Dans la section plutôt heureuse, on retiendra par exemple Credo. Ce court suisse de Jonas Raeber met en scène une bande de moutons plutôt délirants, qui font du rock ou lisent le Comte de Monte-Cristo… Un beau jour, leur bergère disparaît, et le méchant paysan du coin vient leur taper sur le museau. C’en est trop pour l’un d’entre-eux : prenant son courage à deux mains, il rentre dans la forêt sombre et inquiétante dans laquelle… il ne lui arrive rien ! Notre mouton arrive alors dans la grande ville, lieu de paix dans laquelle humains et animaux cohabitent librement et notre mouton décide donc de rester là en compagnie de sa bergère et de son amie rockeuse. A la fin du film, l’auteur annonce que ce court signale son départ de l’Eglise catholique ! L’analogie mouton/brebis du Pape est explicite et l’auteur se fait plaisir avec un ton délirant tout droit sorti d’un cartoon moderne. On aura aussi apprécié, dans le même genre, The Meatrix, de Louis Fox (USA) : ce court parodie la célèbre trilogie de SF pour faire prendre conscience de la façon scandaleuse dont sont traités les porcs dans les fermes. Techniquement pauvre, mais le message passe bien. Enfin, Terror is just a Devil Away, court en 3D délirant de Koen Delbroek (Belgique) nous a beaucoup plu : Ben Laden et George W. Bush y sont manipulés par le Diable : ce dernier se sert de leur haine mutuelle pour faire main basse sur leurs âmes. Il faut voir les tentatives du président américain pour tuer le terroriste : elles sont tellement délirantes que, même si le sujet pourrait prêter à la controverse, le rire reste au rendez-vous.

Le glauque

Alors là, on passe à du lourd et du pas facile ! Certains courts avaient en effet de quoi mettre vraiment mal à l’aise : Yesterday I Think, de Becalelis Brodskis (Grande-Bretagne), était sans doute le pire. On y voyait des scènes atroces comme une femme libérant son bébé au sol recouvert du sang d’un homme assassiné. Ou encore, une femme au visage horrible, habillée en portes jarretelles, cisailler le sexe d’un homme devant son bébé. Difficile de comprendre le « message » du réalisateur. A ce stade, on avait plutôt l’impression de suivre une sorte de psychanalyse sauvage et violente… Dans le genre, Guy 101 se pose aussi comme un objet fascinant. Minimaliste dans sa mise en scène et sa technicité (on suit le plus souvent un chat avec une voix off qui commente. On voit donc à l’écran des fenêtres de conversations). L’Anglais Ian Gouldstone raconte les sévices sexuels endurés par un homosexuel rencontré sur un chat gay. Visiblement inspiré de faits réels, Guy 101 se singularise par une mélancolie et un désespoir palpable. On pourrait le croire pro-gay, mais finalement, ce film semble plutôt dénoncer la solitude et le masochisme de certains homosexuels.

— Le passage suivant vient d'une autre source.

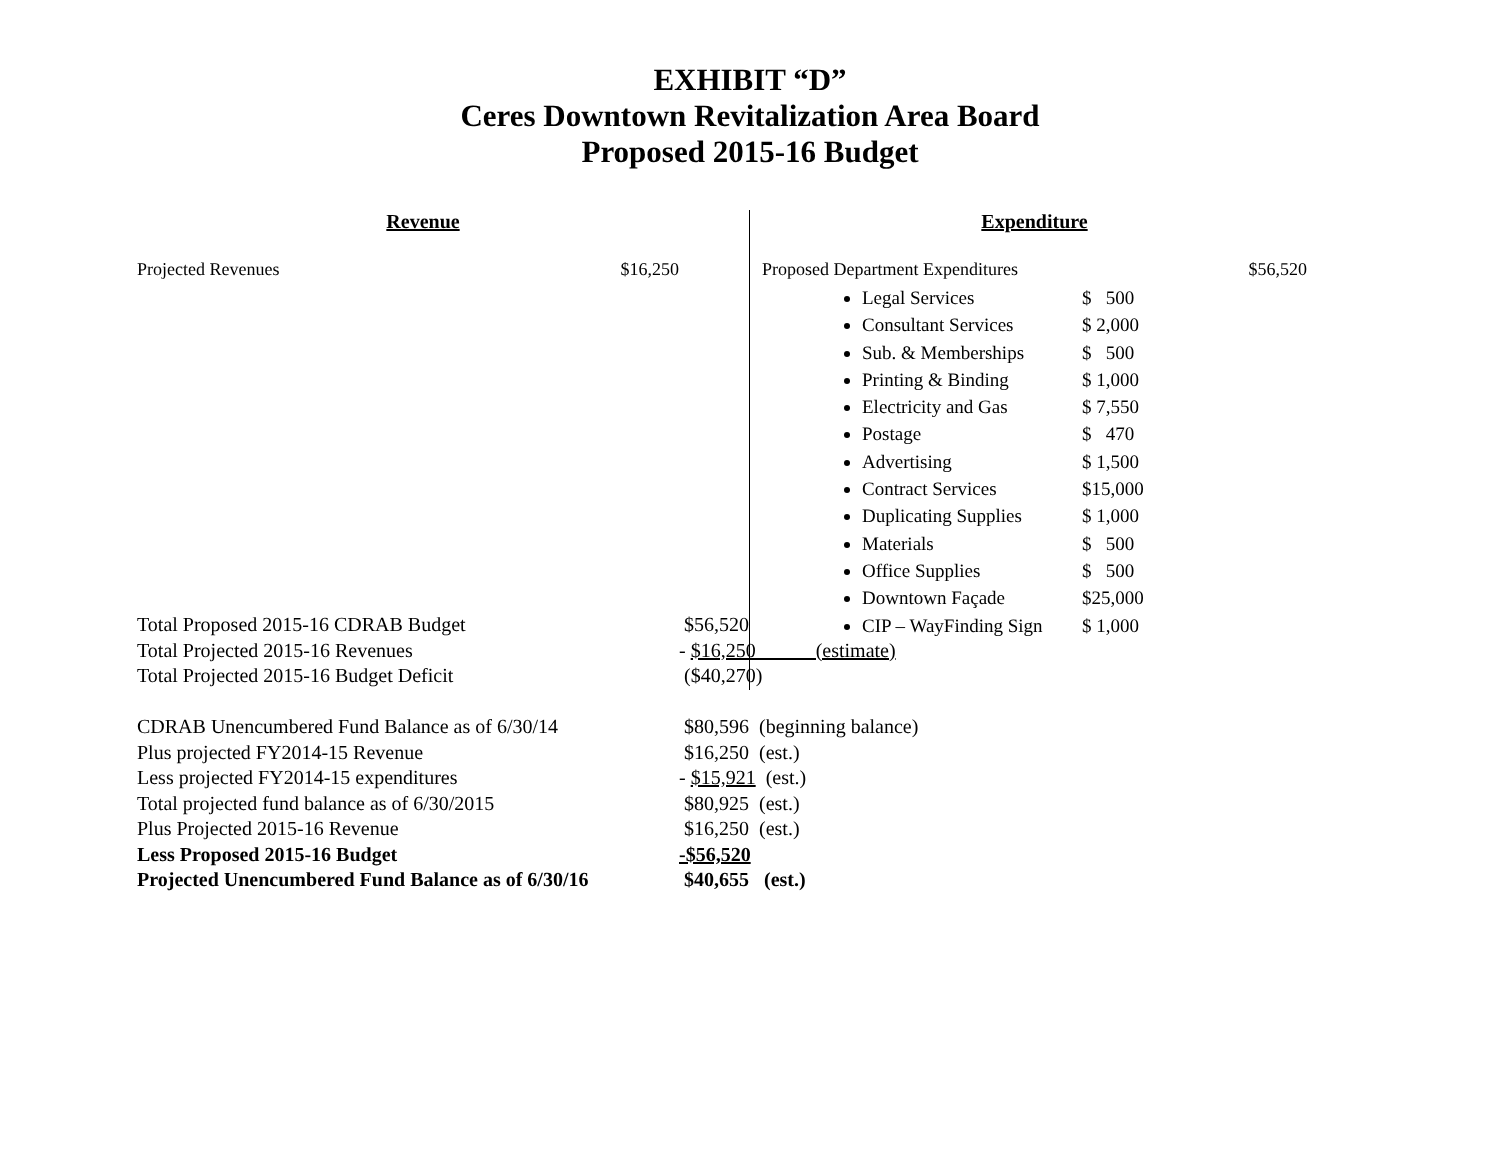EXHIBIT “D”
Ceres Downtown Revitalization Area Board
Proposed 2015-16 Budget
Revenue
Projected Revenues $16,250
Expenditure
Proposed Department Expenditures $56,520
Legal Services $ 500
Consultant Services $ 2,000
Sub. & Memberships $ 500
Printing & Binding $ 1,000
Electricity and Gas $ 7,550
Postage $ 470
Advertising $ 1,500
Contract Services $15,000
Duplicating Supplies $ 1,000
Materials $ 500
Office Supplies $ 500
Downtown Façade $25,000
CIP – WayFinding Sign $ 1,000
| Total Proposed 2015-16 CDRAB Budget | $56,520 |
| Total Projected 2015-16 Revenues | - $16,250______(estimate) |
| Total Projected 2015-16 Budget Deficit | ($40,270) |
| CDRAB Unencumbered Fund Balance as of 6/30/14 | $80,596 (beginning balance) |
| Plus projected FY2014-15 Revenue | $16,250 (est.) |
| Less projected FY2014-15 expenditures | - $15,921 (est.) |
| Total projected fund balance as of 6/30/2015 | $80,925 (est.) |
| Plus Projected 2015-16 Revenue | $16,250 (est.) |
| Less Proposed 2015-16 Budget | -$56,520 |
| Projected Unencumbered Fund Balance as of 6/30/16 | $40,655 (est.) |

Dans tous les cas, ces courts étaient tous intéressants. Même si techniquement, on notait de grandes différences de qualité d’un film à l’autre, force est de reconnaître que le message passait toujours bien et d’ailleurs, au-delà de l’aspet visuel, la force du discours, le ton employé ou l’ambiance musicale suffisaient bien souvent à gagner l’intérêt du spectateur. On se surprend à rêver d’une édition DVD de ces petits métrages, tant les idées visuelles et narratives, ici à l’usage, sont remarquables.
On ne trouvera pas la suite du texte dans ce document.